地球信息科学学报 ›› 2020, Vol. 22 ›› Issue (11): 2140-2151.doi: 10.12082/dqxxkx.2020.190640

• 地球信息科学理论与方法 • 上一篇    下一篇

城市生长与形态双维分形模型改进及应用

李亚桐1,2(), 张丽君3,*(), 叶士琳1,2, 祁新华1,2   

  1. 1.福建师范大学 湿润亚热带山地生态国家重点实验室培育基地, 福州 350007
    2.福建师范大学地理科学学院, 福州350007
    3.河南大学环境与规划学院, 开封 475000
  • 收稿日期:2019-11-07 修回日期:2020-01-14 出版日期:2020-11-25 发布日期:2021-01-25
  • 通讯作者: 张丽君 E-mail:liyatong97csdl@163.com;zlj7happy@163.com
  • 作者简介:李亚桐(1997— ),女,黑龙江黑河人,硕士生,从事城市–区域发展模拟与规划研究。E-mail: liyatong97csdl@163.com
  • 基金资助:
    国家自然科学基金项目(41901138);国家自然科学基金项目(41671536);教育部人文社会科学研究青年基金项目(19YJCZH225)

Improvement and Application of Two-dimensional Fractal Model of Urban Growth and Morphology

LI Yatong1,2(), ZHANG Lijun3,*(), YE Shilin1,2, QI Xinhua1,2   

  1. 1. State Key Laboratory for Subtropical Mountain Ecology of the Ministry of Science and Technology and Fujian Province, Fujian Normal University, Fuzhou 350007, China
    2. College of Geographic Sciences, Fujian Normal University, Fuzhou 350007, China
    3. College of Environment and Planning, Henan University, Kaifeng 475000, China
  • Received:2019-11-07 Revised:2020-01-14 Online:2020-11-25 Published:2021-01-25
  • Contact: ZHANG Lijun E-mail:liyatong97csdl@163.com;zlj7happy@163.com
  • Supported by:
    National Natural Science Foundation of China(41901138);National Natural Science Foundation of China(41671536);Humanities and Social Sciences Research Fund of Ministry of Education in China(19YJCZH225)

摘要:

分形方法是测度城市生长与形态演化的重要方法,然而其标度区范围的自然识别依然存在瓶颈。

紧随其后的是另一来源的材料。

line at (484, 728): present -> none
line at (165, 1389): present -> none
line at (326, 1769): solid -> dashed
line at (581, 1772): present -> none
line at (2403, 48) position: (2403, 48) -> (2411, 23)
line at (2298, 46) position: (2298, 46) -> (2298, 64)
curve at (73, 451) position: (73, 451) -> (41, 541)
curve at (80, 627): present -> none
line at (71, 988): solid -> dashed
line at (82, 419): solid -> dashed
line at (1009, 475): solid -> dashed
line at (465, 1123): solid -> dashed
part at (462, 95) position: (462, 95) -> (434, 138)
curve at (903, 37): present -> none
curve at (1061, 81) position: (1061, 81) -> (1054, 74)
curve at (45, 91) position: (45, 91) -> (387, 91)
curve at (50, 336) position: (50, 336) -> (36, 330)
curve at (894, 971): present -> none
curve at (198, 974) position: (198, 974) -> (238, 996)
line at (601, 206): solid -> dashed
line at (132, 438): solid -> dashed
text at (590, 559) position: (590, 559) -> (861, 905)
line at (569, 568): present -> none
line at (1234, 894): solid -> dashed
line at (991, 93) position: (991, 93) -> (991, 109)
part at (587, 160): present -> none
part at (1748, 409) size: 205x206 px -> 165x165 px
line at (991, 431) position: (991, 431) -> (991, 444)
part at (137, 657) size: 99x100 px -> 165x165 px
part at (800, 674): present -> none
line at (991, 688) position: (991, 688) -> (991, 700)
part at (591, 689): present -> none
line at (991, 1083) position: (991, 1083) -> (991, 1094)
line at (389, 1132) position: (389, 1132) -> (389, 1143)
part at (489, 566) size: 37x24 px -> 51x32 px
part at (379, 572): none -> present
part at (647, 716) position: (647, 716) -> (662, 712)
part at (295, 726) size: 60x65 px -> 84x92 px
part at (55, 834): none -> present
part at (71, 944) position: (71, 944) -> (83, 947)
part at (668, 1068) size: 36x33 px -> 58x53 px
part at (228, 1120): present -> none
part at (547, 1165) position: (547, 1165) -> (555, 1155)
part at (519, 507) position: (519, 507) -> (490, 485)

本文采用二阶导数识别半径法标度区界线,结合经典计盒法模型提出改进的双维分形标度律测算方法,以郑州市为案例区验证模型的精度与效度,综合解析郑州城市空间形态结构的生长演变特征。结果显示:① 利用二阶导数自动识别半径法标度区界线可显著提升分形模型拟合效果,拟合精度R2由0.920提升至0.996以上;② 郑州城市空间结构存有双标度现象,城市生长扩张并非标准环形波状推进,半径法模型仅在“城市中心边缘—建成区内侧”的环状范围拟合有效,城市结构可能存有自仿射生长或随机多分形特征;③ 1982—2020年郑州城市形态演化为明显的中心蔓延模式,职能用地的空间配置整体均匀程度偏高,功能分异程度较低,存有城市景观较紊乱,系统效率不高的隐患。本研究对半径法分形模型中拟合精度难以提升的应用瓶颈作出了突破性尝试,为城市生长模拟与城市空间结构演变分析提供了一种新方法,丰富了城市分形研究。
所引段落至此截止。